Das Supermarktranking gibt Verbrauchern die Möglichkeit, selber gegen die rücksichtslose Plünderei der Meere aktiv zu werden. Statistisch gesehen isst jeder Deutsche 16,4 Kilogramm Fisch pro Jahr. Je größer die Nachfrage nach nachhaltig gefangenem Fisch ist, desto mehr wächst der Druck auf Fischereiindustrie und Politik.

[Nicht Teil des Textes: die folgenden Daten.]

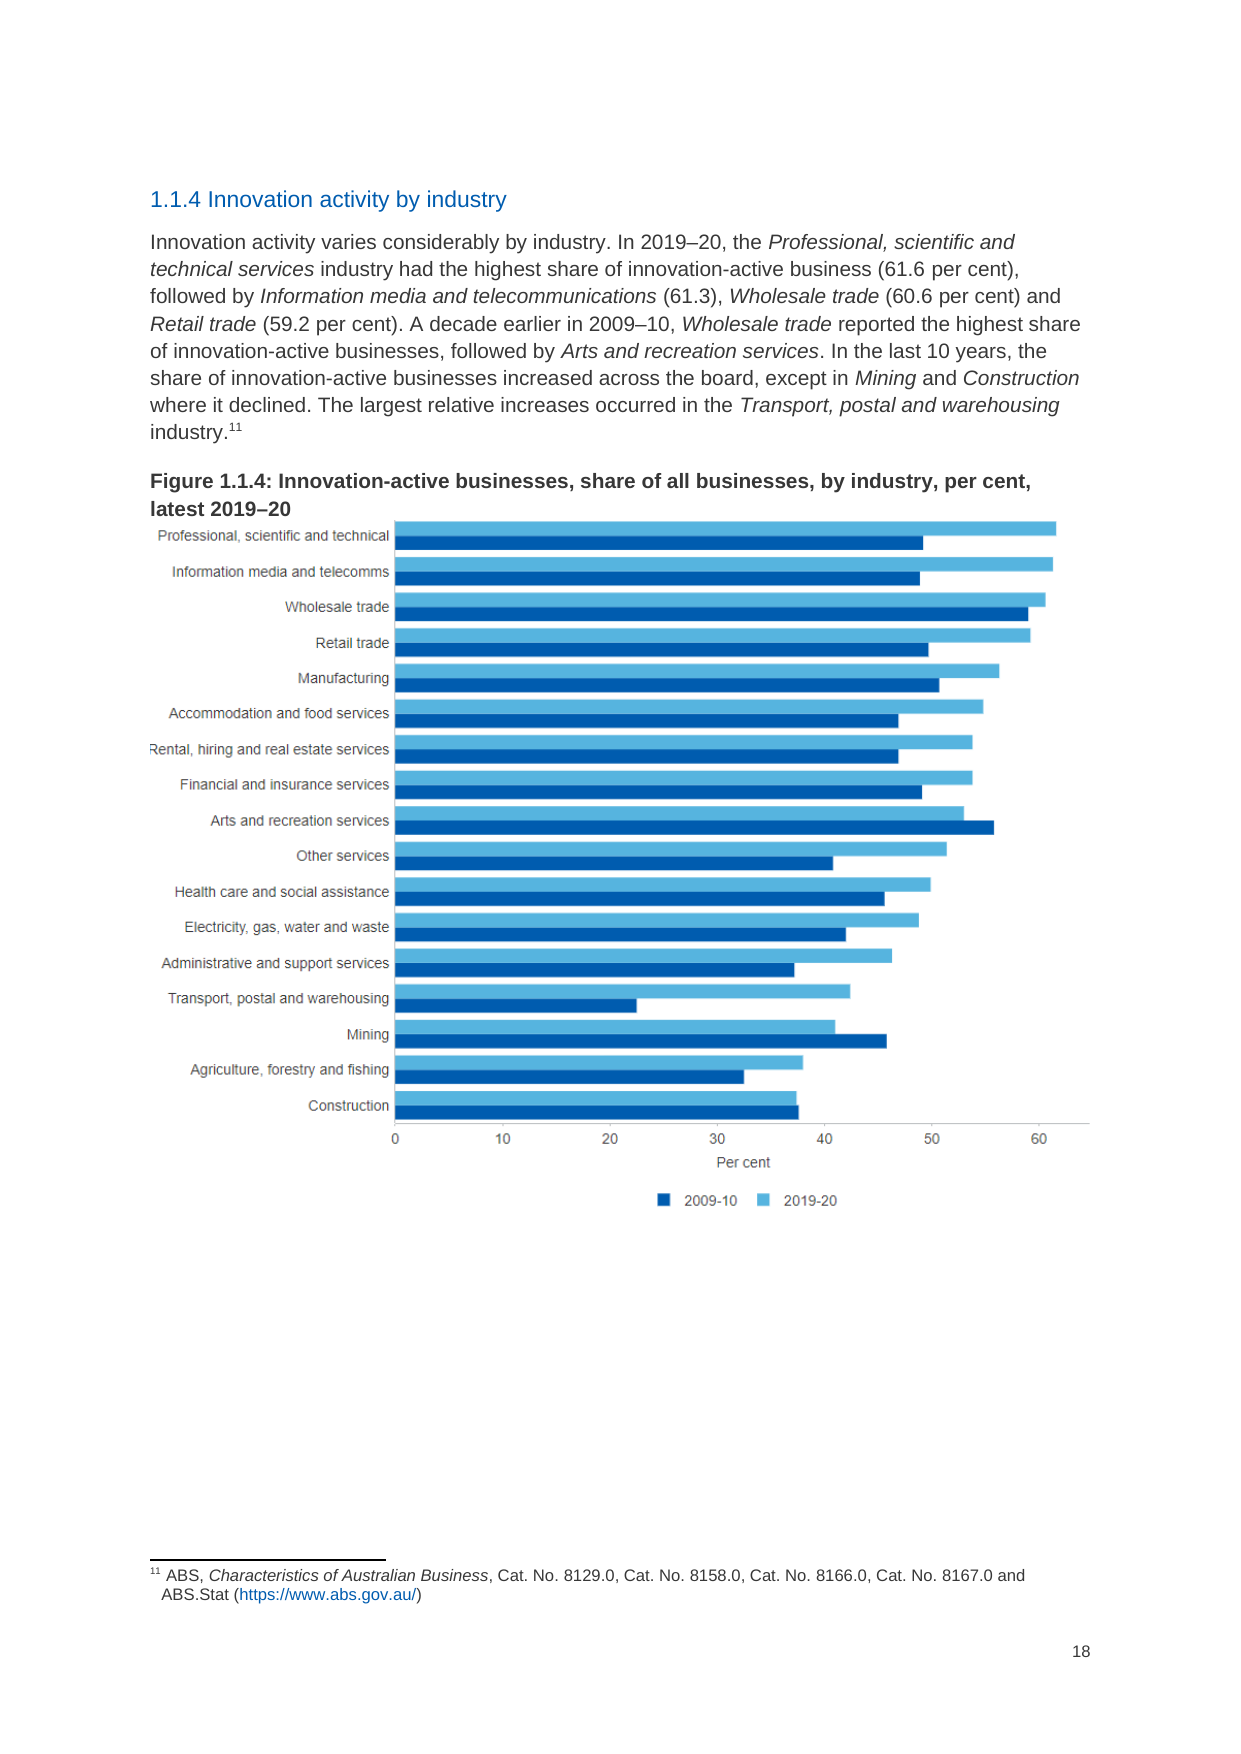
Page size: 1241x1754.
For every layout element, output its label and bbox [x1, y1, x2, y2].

picture [150, 520, 1090, 1215]
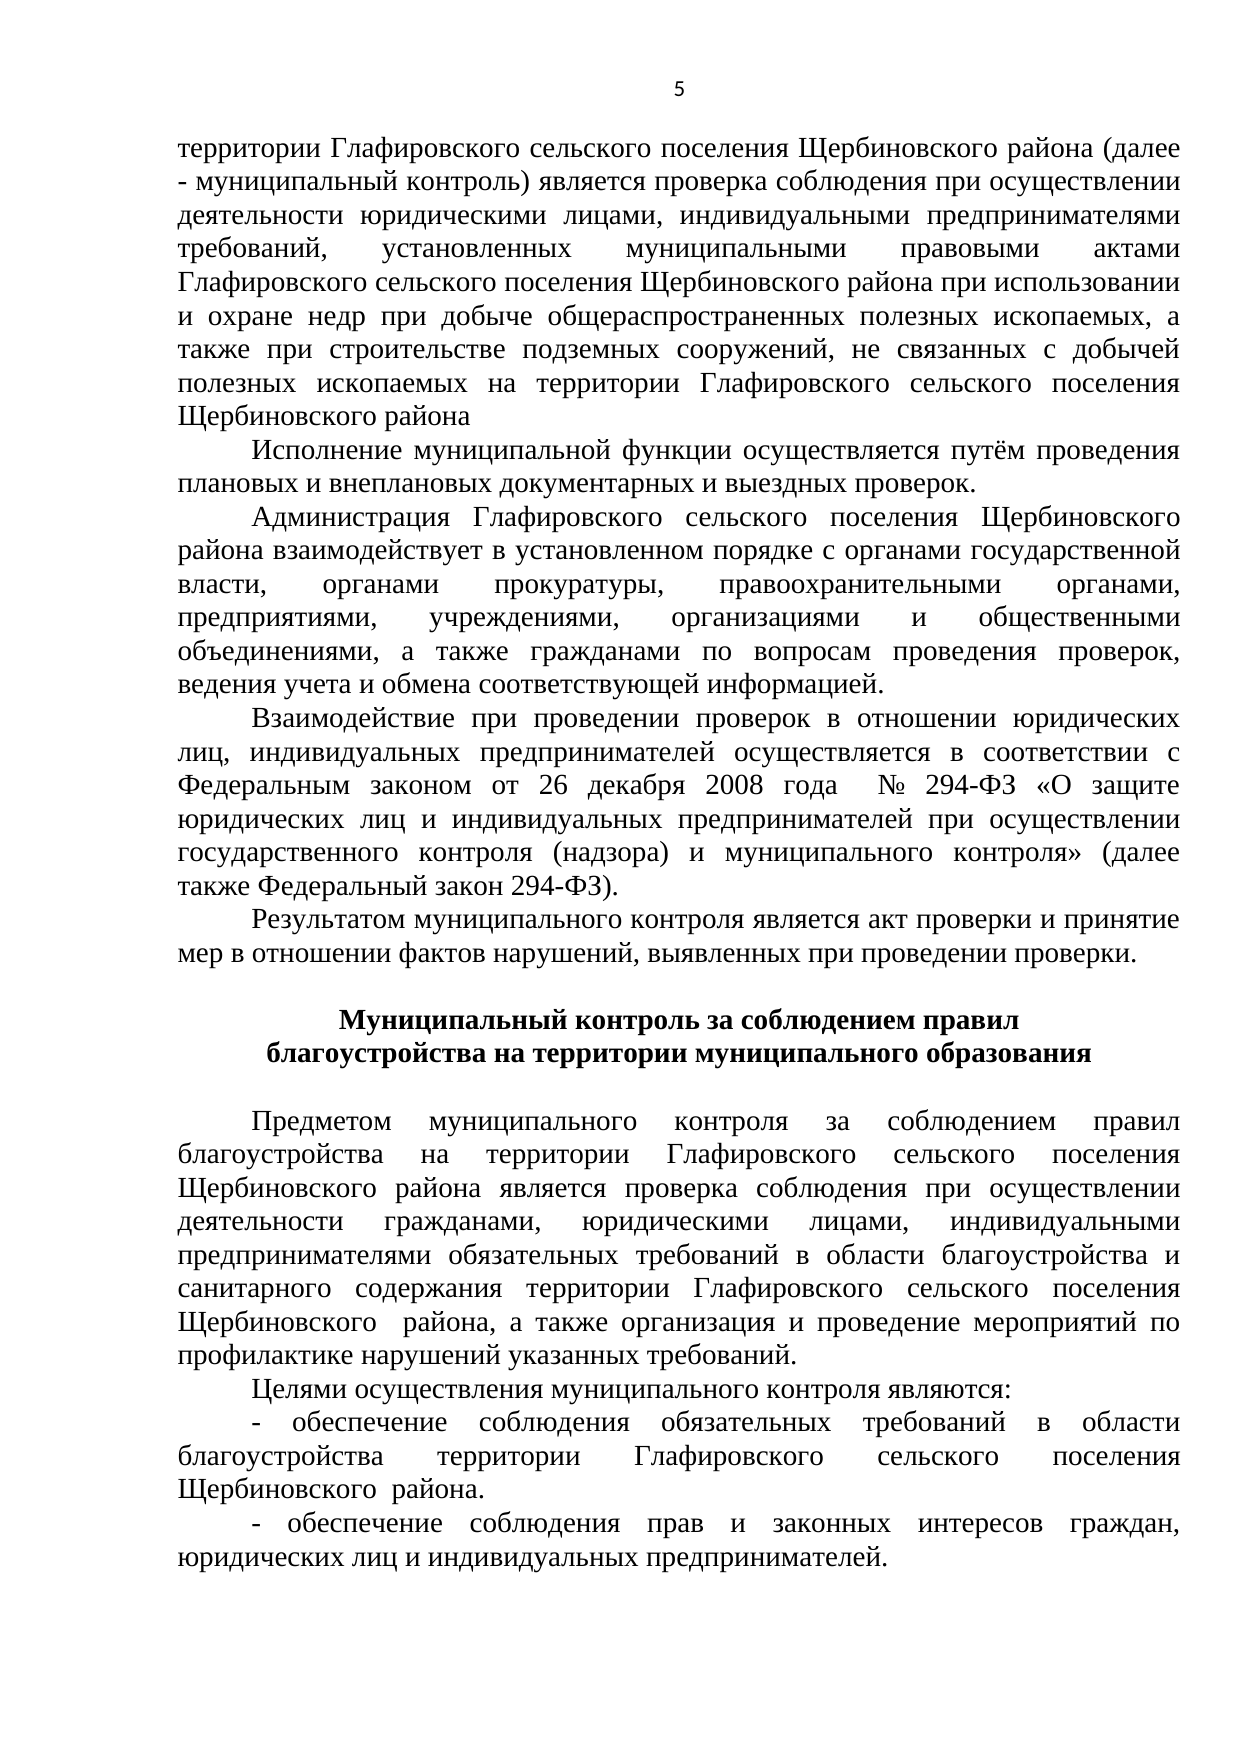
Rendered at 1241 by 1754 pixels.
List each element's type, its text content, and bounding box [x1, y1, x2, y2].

text Предметом муниципального контроля за соблюдением правил благоустройства на территории Глафировского сельского поселения Щербиновского района является проверка соблюдения при осуществлении деятельности гражданами, юридическими лицами, индивидуальными предпринимателями обязательных требований в области благоустройства и санитарного содержания территории Глафировского сельского поселения Щербиновского района, а также организация и проведение мероприятий по профилактике нарушений указанных требований. [177, 1103, 1181, 1371]
text Взаимодействие при проведении проверок в отношении юридических лиц, индивидуальных предпринимателей осуществляется в соответствии с Федеральным законом от 26 декабря 2008 года № 294-ФЗ «О защите юридических лиц и индивидуальных предпринимателей при осуществлении государственного контроля (надзора) и муниципального контроля» (далее также Федеральный закон 294-ФЗ). [177, 700, 1181, 901]
text благоустройства на территории муниципального образования [177, 1036, 1181, 1069]
text Администрация Глафировского сельского поселения Щербиновского района взаимодействует в установленном порядке с органами государственной власти, органами прокуратуры, правоохранительными органами, предприятиями, учреждениями, организациями и общественными объединениями, а также гражданами по вопросам проведения проверок, ведения учета и обмена соответствующей информацией. [177, 499, 1181, 700]
text - обеспечение соблюдения обязательных требований в области благоустройства территории Глафировского сельского поселения Щербиновского района. [177, 1404, 1181, 1505]
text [177, 130, 1181, 432]
text Исполнение муниципальной функции осуществляется путём проведения плановых и внеплановых документарных и выездных проверок. [177, 432, 1181, 499]
text - обеспечение соблюдения прав и законных интересов граждан, юридических лиц и индивидуальных предпринимателей. [177, 1505, 1181, 1572]
text Целями осуществления муниципального контроля являются: [177, 1371, 1181, 1404]
text Результатом муниципального контроля является акт проверки и принятие мер в отношении фактов нарушений, выявленных при проведении проверки. [177, 901, 1181, 968]
text Муниципальный контроль за соблюдением правил [177, 1002, 1181, 1036]
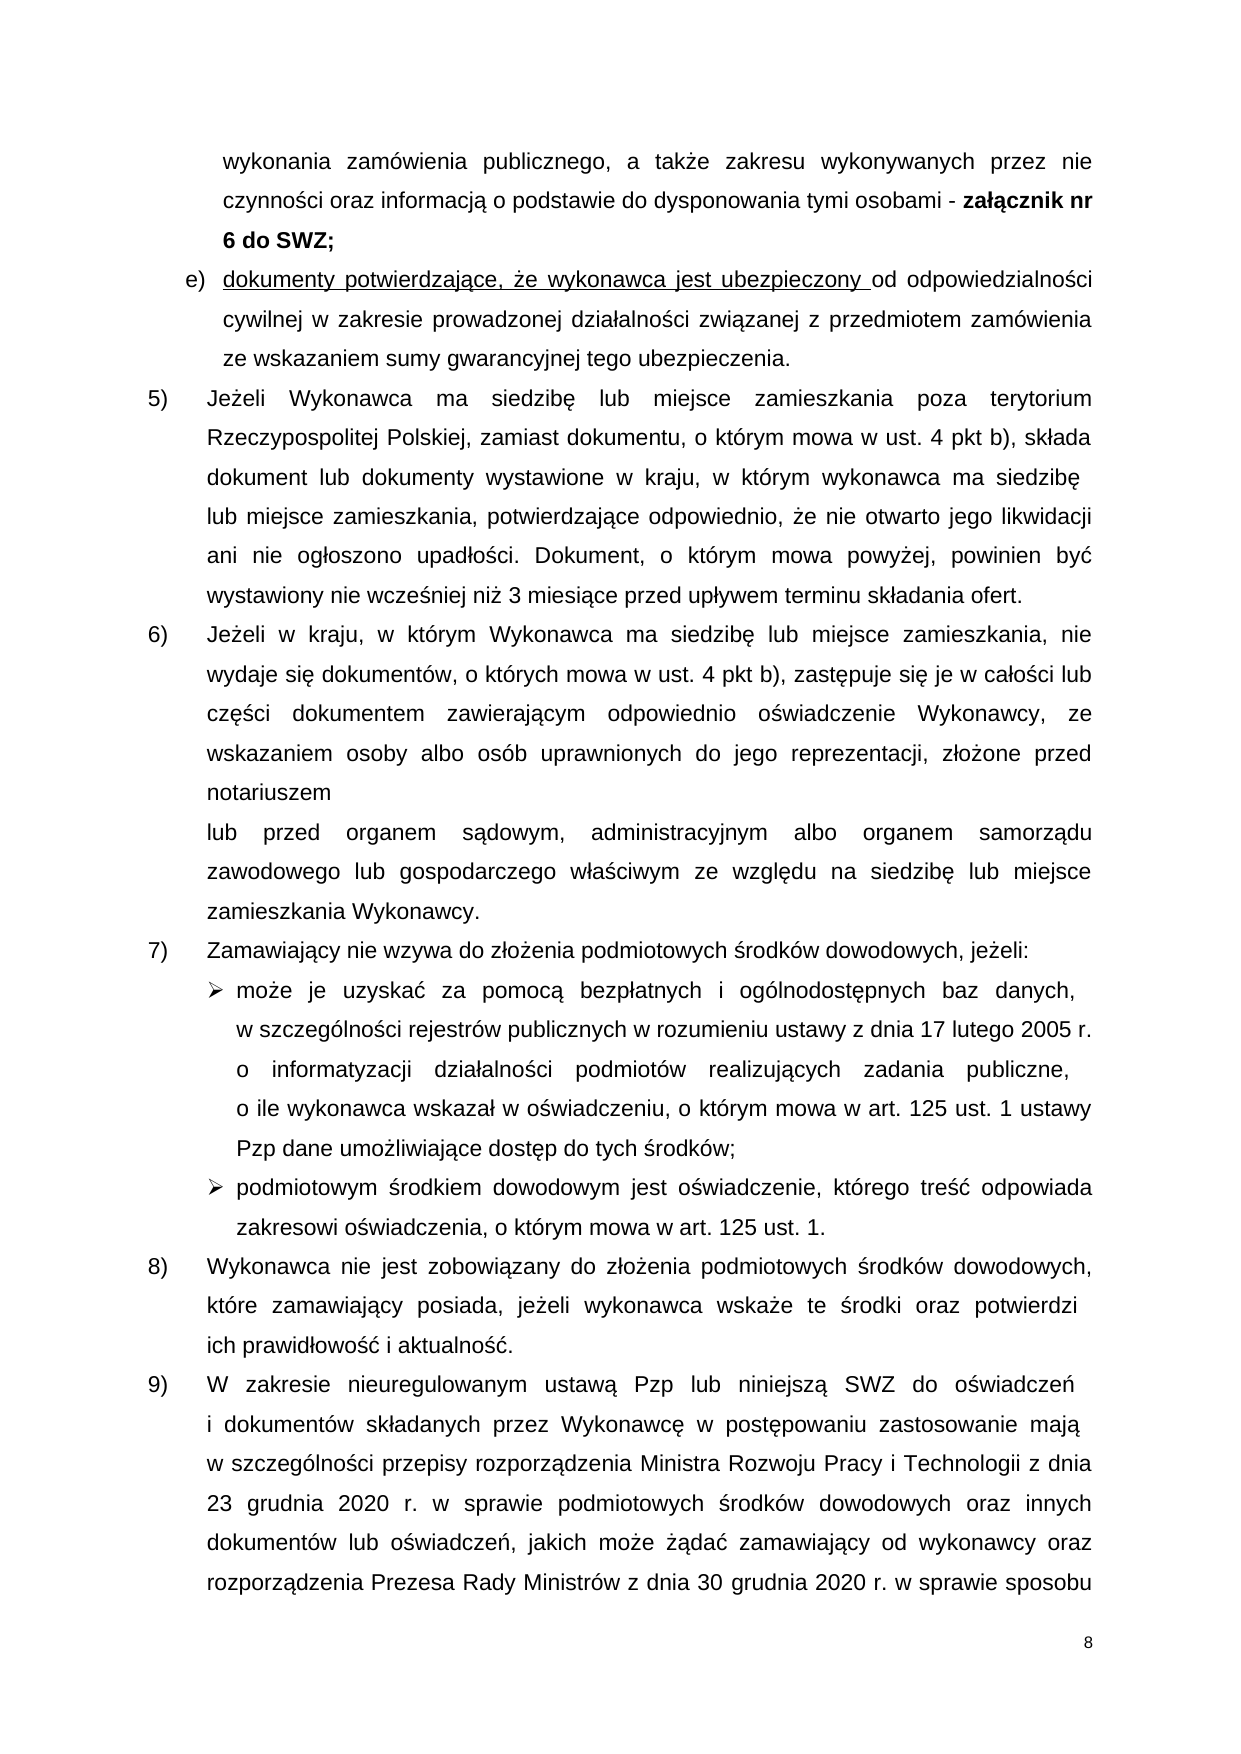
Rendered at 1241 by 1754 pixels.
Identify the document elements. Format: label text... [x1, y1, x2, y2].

Die einen müssen ihre Fangmethoden ändern, die anderen für ein umweltschonendes Regelwerk sorgen.

"Wer Fischbestände schützen will, muss die Empfehlungen der Wissenschaft umsetzen und darf beispielsweise keine Kabeljauquote für die Nordsee mehr zulassen", sagt Meeresbiologin Menn mit Blick auf die Tagung der EU-Fischereiminister, die diese Woche in Brüssel beginnt. "Die Politiker müssen sich endlich bewegen."

Als nachhaltige Fischerei gilt für Greenpeace grundsätzlich: Sie hält den Bestand der Zielart auf einem gesunden Niveau, ohne andere Arten des Ökosystems negativ zu beeinflussen. Andere Arten werden weder getötet noch wird ihre Nahrungsquelle oder ihr Lebensraum zerstört.

Für das Supermarktranking hat Greenpeace die Unternehmen befragt und ist mit ihnen im fachlichen Austausch. Zudem wurden öffentliche Quellen genutzt und das Fischsortiment der Märkte stichprobenartig untersucht. Dafür wurde 2008 das Gesamtsortiment samt Kennzeichnungen in 108 Filialen bundesweit erfasst.

Erfreulich: Außer Edeka führt keine Handelskette mehr den stark gefährdeten Dornhai im Sortiment. Dornhai ist vielen Menschen vor allem als Schillerlocke ein Begriff. Vier Unternehmen haben Scholle, drei Unternehmen Kabeljau, zwei weitere Rotbarsch und weitere zwei Aal ausgelistet. Alle diese Fischprodukte stammen aus nicht-nachhaltiger Fischerei.

Einige Handelsketten haben die Kennzeichnung der Produkte deutlich verbessert, so dass die Kunden Produkte aus nicht-nachhaltiger Fischerei erkennen und meiden können. Außerdem behandeln sieben Unternehmen mittlerweile das Thema Fisch und Nachhaltigkeit auf ihrer Webseite.

Greenpeace bleibt mit den Supermärkten und Discountern im Gespräch und verfolgt ihre Schritte weiter. Noch ist viel zu tun und das nächste Ranking kommt bestimmt.